— DOCUMENT SEGMENT —
WASHINGTON (DTN) -- The Senate Finance Committee is scheduled to begin marking up the tax overhaul bill Monday afternoon while the House is expected to hold a floor vote later this week on its version of the bill.
Leading into the Senate Finance Committee debate, more than 350 amendments have been filed by senators from both parties. Sen. Charles Grassley, R-Iowa, has multiple amendments to extend or modify certain tax credits for biofuels production. Sen. Pat Roberts, R-Kansas, has multiple provisions seeking to clarify taxation of farmers through cash accounting changes, for instance. Democrats have filed a broad array of amendments to curb tax cuts for wealthier taxpayers or reinstate tax credits or deductions taken out of the original bill.

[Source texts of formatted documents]
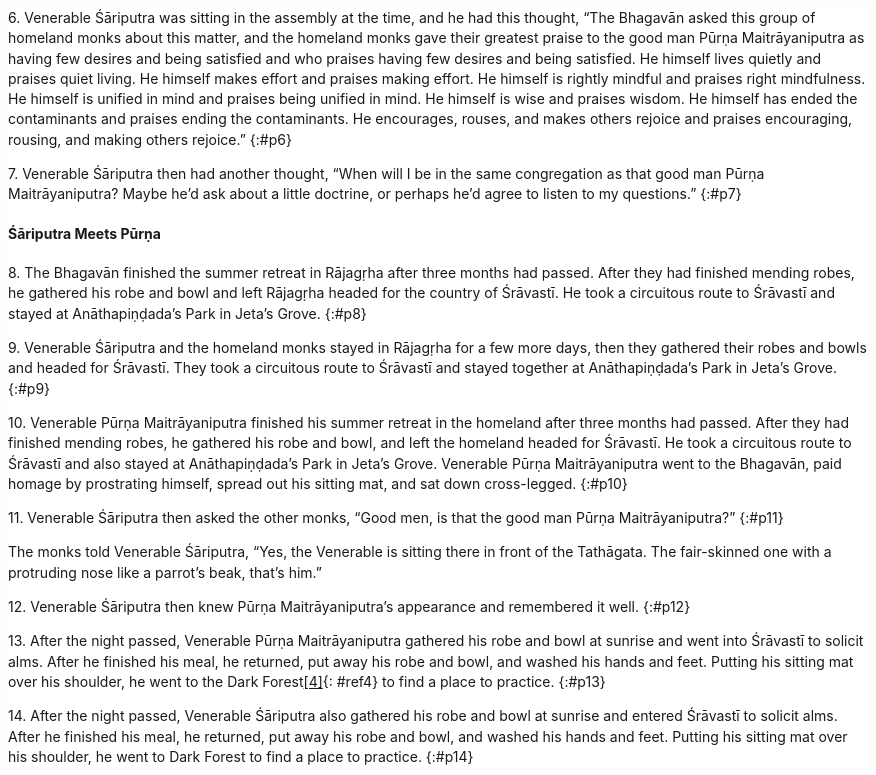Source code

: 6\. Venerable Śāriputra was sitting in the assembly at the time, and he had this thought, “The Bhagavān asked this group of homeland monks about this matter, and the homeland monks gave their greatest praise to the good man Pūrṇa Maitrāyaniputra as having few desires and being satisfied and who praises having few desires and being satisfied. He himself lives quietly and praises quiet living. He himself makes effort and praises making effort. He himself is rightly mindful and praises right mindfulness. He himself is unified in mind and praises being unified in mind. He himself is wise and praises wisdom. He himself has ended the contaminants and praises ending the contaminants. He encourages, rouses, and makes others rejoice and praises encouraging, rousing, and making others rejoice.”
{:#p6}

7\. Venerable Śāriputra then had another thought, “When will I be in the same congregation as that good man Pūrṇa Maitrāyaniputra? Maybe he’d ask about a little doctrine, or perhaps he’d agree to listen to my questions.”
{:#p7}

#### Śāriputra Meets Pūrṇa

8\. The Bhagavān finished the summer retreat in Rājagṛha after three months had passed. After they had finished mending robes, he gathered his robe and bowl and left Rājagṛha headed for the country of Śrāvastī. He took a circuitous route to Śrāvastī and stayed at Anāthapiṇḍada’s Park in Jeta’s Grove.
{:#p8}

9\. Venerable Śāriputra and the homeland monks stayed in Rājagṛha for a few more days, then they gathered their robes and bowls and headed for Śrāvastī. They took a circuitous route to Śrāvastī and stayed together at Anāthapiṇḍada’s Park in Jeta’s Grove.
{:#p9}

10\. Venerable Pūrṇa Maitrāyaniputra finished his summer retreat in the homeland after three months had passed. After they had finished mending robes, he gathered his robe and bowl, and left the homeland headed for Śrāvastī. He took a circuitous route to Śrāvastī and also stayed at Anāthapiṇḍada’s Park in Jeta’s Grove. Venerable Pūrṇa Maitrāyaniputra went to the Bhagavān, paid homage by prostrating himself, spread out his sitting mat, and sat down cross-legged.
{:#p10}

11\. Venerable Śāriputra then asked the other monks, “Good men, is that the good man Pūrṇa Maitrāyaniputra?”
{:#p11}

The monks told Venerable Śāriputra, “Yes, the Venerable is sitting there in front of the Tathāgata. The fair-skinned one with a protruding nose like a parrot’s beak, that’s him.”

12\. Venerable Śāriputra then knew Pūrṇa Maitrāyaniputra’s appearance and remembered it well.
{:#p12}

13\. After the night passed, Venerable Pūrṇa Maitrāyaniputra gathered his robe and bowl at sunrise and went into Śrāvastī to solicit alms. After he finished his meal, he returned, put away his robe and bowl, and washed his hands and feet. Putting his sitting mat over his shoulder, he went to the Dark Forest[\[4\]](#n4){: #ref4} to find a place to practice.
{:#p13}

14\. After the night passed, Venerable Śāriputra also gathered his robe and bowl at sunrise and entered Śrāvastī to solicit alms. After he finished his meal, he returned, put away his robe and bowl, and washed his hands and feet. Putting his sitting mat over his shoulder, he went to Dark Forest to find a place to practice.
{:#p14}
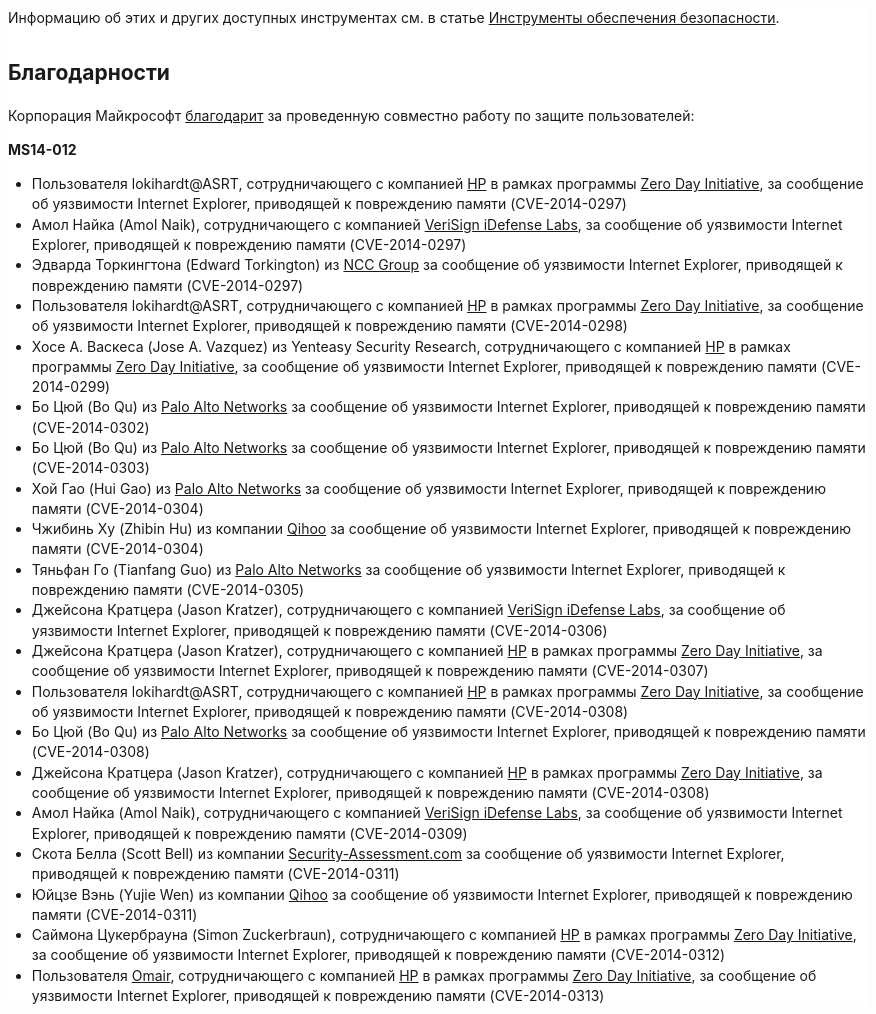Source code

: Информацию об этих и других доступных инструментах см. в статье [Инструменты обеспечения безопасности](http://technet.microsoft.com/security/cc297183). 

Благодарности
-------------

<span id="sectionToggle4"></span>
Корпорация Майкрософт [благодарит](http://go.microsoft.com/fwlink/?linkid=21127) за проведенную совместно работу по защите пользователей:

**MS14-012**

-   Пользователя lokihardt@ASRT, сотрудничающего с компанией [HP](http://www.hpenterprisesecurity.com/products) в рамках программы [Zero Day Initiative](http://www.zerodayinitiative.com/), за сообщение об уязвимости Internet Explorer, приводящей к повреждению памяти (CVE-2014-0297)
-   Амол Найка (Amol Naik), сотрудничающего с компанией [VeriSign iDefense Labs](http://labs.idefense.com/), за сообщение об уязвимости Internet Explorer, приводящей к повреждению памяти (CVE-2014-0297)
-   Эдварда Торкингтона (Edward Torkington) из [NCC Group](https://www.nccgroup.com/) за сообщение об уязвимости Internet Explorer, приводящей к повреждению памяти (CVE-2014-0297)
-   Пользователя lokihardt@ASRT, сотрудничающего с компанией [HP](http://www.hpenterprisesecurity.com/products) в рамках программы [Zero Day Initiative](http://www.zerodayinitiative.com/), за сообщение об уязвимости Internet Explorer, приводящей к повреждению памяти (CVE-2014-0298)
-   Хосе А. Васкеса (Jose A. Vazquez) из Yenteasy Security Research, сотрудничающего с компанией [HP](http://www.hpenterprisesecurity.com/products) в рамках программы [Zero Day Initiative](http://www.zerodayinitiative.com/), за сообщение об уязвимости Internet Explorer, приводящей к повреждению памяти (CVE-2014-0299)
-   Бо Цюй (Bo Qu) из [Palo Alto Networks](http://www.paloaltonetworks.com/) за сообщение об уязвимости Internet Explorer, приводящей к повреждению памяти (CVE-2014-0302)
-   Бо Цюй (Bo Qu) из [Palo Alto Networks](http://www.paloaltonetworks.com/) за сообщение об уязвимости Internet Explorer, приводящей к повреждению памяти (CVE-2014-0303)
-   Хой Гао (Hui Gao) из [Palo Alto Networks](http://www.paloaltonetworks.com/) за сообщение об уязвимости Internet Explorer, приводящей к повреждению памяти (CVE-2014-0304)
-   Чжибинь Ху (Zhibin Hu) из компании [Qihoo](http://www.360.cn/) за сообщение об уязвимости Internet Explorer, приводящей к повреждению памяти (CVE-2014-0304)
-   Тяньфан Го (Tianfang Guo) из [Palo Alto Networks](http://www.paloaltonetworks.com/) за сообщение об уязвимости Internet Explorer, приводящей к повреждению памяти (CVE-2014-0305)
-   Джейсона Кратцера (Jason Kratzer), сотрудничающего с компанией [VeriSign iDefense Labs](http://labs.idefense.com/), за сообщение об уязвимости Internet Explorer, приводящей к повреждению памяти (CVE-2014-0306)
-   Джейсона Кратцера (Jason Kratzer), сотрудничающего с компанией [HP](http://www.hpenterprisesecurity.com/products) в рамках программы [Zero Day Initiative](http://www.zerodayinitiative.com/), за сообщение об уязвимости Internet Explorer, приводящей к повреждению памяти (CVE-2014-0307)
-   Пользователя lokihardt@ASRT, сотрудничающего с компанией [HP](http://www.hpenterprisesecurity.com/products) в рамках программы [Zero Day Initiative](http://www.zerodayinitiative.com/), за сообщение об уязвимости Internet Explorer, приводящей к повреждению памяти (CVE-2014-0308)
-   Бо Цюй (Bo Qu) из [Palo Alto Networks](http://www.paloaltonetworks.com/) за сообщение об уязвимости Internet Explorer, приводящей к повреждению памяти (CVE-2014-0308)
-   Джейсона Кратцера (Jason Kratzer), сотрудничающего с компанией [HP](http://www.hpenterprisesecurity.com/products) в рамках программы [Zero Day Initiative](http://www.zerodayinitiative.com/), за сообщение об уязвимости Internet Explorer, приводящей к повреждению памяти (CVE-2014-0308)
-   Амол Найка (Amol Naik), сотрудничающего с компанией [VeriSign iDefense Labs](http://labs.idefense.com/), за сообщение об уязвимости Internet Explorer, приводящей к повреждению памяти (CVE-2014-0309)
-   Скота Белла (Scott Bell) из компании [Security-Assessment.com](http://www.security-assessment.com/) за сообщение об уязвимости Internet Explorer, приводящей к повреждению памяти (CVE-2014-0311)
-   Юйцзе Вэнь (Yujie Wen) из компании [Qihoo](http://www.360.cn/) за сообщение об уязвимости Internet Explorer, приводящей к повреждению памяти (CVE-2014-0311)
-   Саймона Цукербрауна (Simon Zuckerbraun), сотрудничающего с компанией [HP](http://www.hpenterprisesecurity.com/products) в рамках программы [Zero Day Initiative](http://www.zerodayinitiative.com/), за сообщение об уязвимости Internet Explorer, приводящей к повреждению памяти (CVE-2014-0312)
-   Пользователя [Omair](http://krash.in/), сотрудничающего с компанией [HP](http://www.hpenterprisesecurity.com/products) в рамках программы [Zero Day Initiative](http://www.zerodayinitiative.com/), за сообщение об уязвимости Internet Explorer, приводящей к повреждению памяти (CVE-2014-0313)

— INSTRUCTIONS TO FOLLOW —
Return the passage of the tax bill report from "Leading into the" to "the original bill." without any changes.

— ANSWER SECTION —
Leading into the Senate Finance Committee debate, more than 350 amendments have been filed by senators from both parties. Sen. Charles Grassley, R-Iowa, has multiple amendments to extend or modify certain tax credits for biofuels production. Sen. Pat Roberts, R-Kansas, has multiple provisions seeking to clarify taxation of farmers through cash accounting changes, for instance. Democrats have filed a broad array of amendments to curb tax cuts for wealthier taxpayers or reinstate tax credits or deductions taken out of the original bill.